• **Exercise details**
Recast every line of the data below as a single numbered list, omitting blank lines. Leave the pictures out of the answer.
** Opening Data for this exercise block **
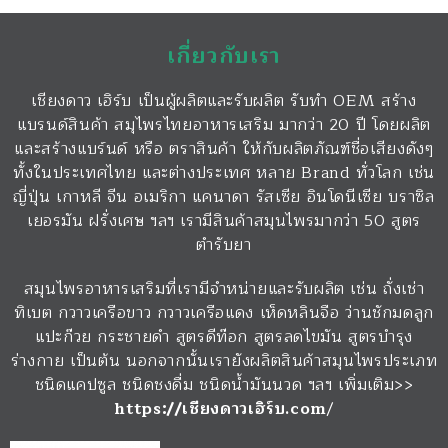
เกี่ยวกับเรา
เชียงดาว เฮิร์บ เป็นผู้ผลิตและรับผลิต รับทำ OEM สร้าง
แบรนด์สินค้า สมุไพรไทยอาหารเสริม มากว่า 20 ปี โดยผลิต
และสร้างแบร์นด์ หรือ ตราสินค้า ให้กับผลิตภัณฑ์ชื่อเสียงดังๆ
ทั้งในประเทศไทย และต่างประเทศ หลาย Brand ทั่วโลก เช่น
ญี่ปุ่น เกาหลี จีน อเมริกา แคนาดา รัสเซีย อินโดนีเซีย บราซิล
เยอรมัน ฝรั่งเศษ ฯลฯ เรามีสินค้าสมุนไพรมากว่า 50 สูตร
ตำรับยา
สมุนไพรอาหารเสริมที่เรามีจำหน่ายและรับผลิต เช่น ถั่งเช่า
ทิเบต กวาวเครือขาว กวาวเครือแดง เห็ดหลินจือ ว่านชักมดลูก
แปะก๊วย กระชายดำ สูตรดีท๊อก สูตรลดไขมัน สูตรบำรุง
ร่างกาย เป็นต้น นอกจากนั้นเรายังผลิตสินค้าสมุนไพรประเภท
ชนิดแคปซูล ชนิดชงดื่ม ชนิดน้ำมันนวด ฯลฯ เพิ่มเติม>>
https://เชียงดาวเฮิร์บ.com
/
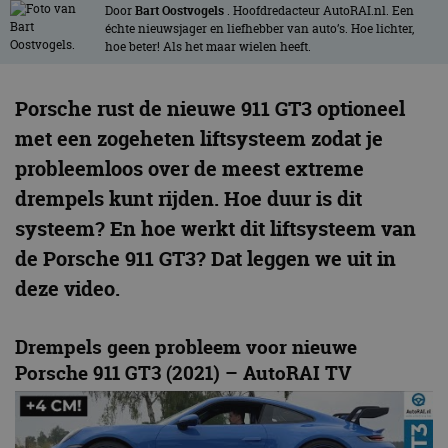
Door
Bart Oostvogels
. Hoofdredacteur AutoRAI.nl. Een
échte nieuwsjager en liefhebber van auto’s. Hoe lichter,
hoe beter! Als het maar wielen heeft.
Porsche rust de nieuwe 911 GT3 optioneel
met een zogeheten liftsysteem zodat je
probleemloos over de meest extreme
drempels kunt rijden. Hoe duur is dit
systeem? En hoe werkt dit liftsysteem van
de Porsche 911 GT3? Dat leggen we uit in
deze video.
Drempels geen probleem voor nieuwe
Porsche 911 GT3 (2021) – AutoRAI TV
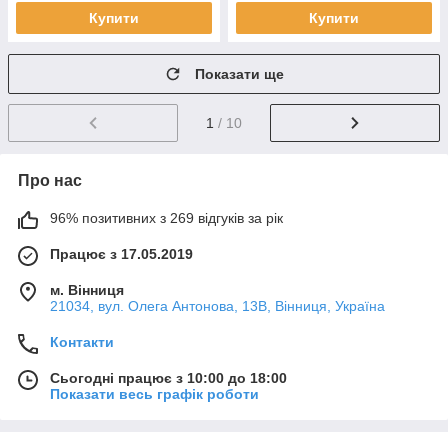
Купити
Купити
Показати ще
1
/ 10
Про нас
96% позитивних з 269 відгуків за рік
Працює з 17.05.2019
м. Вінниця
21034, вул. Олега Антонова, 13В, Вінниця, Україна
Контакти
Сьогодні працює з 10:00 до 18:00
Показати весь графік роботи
** Closing Data for this exercise block **
• **Response area**
1. เกี่ยวกับเรา
2. เชียงดาว เฮิร์บ เป็นผู้ผลิตและรับผลิต รับทำ OEM สร้าง
3. แบรนด์สินค้า สมุไพรไทยอาหารเสริม มากว่า 20 ปี โดยผลิต
4. และสร้างแบร์นด์ หรือ ตราสินค้า ให้กับผลิตภัณฑ์ชื่อเสียงดังๆ
5. ทั้งในประเทศไทย และต่างประเทศ หลาย Brand ทั่วโลก เช่น
6. ญี่ปุ่น เกาหลี จีน อเมริกา แคนาดา รัสเซีย อินโดนีเซีย บราซิล
7. เยอรมัน ฝรั่งเศษ ฯลฯ เรามีสินค้าสมุนไพรมากว่า 50 สูตร
8. ตำรับยา
9. สมุนไพรอาหารเสริมที่เรามีจำหน่ายและรับผลิต เช่น ถั่งเช่า
10. ทิเบต กวาวเครือขาว กวาวเครือแดง เห็ดหลินจือ ว่านชักมดลูก
11. แปะก๊วย กระชายดำ สูตรดีท๊อก สูตรลดไขมัน สูตรบำรุง
12. ร่างกาย เป็นต้น นอกจากนั้นเรายังผลิตสินค้าสมุนไพรประเภท
13. ชนิดแคปซูล ชนิดชงดื่ม ชนิดน้ำมันนวด ฯลฯ เพิ่มเติม>>
14. https://เชียงดาวเฮิร์บ.com
15. /
16. Door
17. Bart Oostvogels
18. . Hoofdredacteur AutoRAI.nl. Een
19. échte nieuwsjager en liefhebber van auto’s. Hoe lichter,
20. hoe beter! Als het maar wielen heeft.
21. Porsche rust de nieuwe 911 GT3 optioneel
22. met een zogeheten liftsysteem zodat je
23. probleemloos over de meest extreme
24. drempels kunt rijden. Hoe duur is dit
25. systeem? En hoe werkt dit liftsysteem van
26. de Porsche 911 GT3? Dat leggen we uit in
27. deze video.
28. Drempels geen probleem voor nieuwe
29. Porsche 911 GT3 (2021) – AutoRAI TV
30. Купити
31. Купити
32. Показати ще
33. 1
34. / 10
35. Про нас
36. 96% позитивних з 269 відгуків за рік
37. Працює з 17.05.2019
38. м. Вінниця
39. 21034, вул. Олега Антонова, 13В, Вінниця, Україна
40. Контакти
41. Сьогодні працює з 10:00 до 18:00
42. Показати весь графік роботи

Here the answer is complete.